Comment s’organise la relation avec les bailleurs de fonds internationaux ? Avez-vous l’impression d’être aidé et financé à la hauteur des enjeux ?

L’ICCN dépend de bailleurs de fonds internationaux pour plus de 90 % de ses dépenses de fonctionnement et d’investissement. Nous fonctionnons sur la base de partenariats public-privé avec de grandes ONG internationales ou nationales, qui cogèrent une dizaine de nos aires protégées. Les supports financiers internationaux se chiffrent en plusieurs dizaines de millions d’euros par an. Les ressources financières dont a besoin l’ICCN pour atteindre ses objectifs ne peuvent pas dépendre uniquement de ce schéma de fonctionnement. L’État prend en charge une partie de nos dépenses d’investissement et de fonctionnement ainsi qu’une très petite partie de la rémunération du personnel.

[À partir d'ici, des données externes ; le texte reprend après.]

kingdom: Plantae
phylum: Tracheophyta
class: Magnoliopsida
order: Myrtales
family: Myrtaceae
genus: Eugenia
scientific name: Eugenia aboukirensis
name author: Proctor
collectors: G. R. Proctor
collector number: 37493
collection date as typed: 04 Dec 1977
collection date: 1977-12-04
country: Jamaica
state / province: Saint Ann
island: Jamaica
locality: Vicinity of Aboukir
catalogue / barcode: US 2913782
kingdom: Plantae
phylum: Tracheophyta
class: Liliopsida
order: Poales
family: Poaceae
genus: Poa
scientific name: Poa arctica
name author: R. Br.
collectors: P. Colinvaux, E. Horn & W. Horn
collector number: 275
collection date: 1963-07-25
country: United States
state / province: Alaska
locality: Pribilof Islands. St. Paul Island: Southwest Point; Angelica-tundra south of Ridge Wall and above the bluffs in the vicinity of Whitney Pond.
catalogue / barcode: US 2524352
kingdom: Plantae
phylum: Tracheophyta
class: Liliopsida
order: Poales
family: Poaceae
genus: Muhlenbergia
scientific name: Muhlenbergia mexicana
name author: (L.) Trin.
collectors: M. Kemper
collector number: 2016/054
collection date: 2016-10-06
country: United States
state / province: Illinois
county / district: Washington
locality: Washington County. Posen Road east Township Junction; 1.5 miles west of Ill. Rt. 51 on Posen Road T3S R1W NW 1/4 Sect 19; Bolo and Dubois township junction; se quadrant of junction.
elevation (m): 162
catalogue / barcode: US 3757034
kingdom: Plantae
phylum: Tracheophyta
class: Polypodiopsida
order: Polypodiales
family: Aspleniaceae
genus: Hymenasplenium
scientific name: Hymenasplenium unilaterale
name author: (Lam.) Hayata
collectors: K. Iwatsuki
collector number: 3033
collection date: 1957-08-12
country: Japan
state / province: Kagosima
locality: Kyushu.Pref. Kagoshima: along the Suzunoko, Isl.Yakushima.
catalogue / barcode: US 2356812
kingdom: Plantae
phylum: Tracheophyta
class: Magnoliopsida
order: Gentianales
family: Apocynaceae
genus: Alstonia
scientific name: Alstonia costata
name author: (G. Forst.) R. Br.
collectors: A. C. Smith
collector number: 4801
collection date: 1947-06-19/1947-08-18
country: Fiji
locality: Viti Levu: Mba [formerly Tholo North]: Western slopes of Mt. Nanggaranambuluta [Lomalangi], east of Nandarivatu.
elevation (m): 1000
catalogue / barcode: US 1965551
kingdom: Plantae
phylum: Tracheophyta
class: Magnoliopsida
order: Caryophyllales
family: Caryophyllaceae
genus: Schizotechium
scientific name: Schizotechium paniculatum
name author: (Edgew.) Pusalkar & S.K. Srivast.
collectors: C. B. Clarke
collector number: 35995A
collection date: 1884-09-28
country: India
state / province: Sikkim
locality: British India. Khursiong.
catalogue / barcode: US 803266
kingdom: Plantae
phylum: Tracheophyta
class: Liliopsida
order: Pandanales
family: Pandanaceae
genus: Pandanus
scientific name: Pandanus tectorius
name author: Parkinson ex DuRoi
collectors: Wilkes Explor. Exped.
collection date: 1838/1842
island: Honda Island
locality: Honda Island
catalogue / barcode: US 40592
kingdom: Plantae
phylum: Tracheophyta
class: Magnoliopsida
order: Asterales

Les financements que nous recevons actuellement donnent un premier élan. Cependant, ils restent insuffisants pour permettre de déployer l’immense potentiel de l’institution. Il est fondamental pour nous de développer des activités indépendantes productrices de revenus. L’économie verte sera le poumon de l’ICCN !

Comment peut-il générer ses propres ressources ?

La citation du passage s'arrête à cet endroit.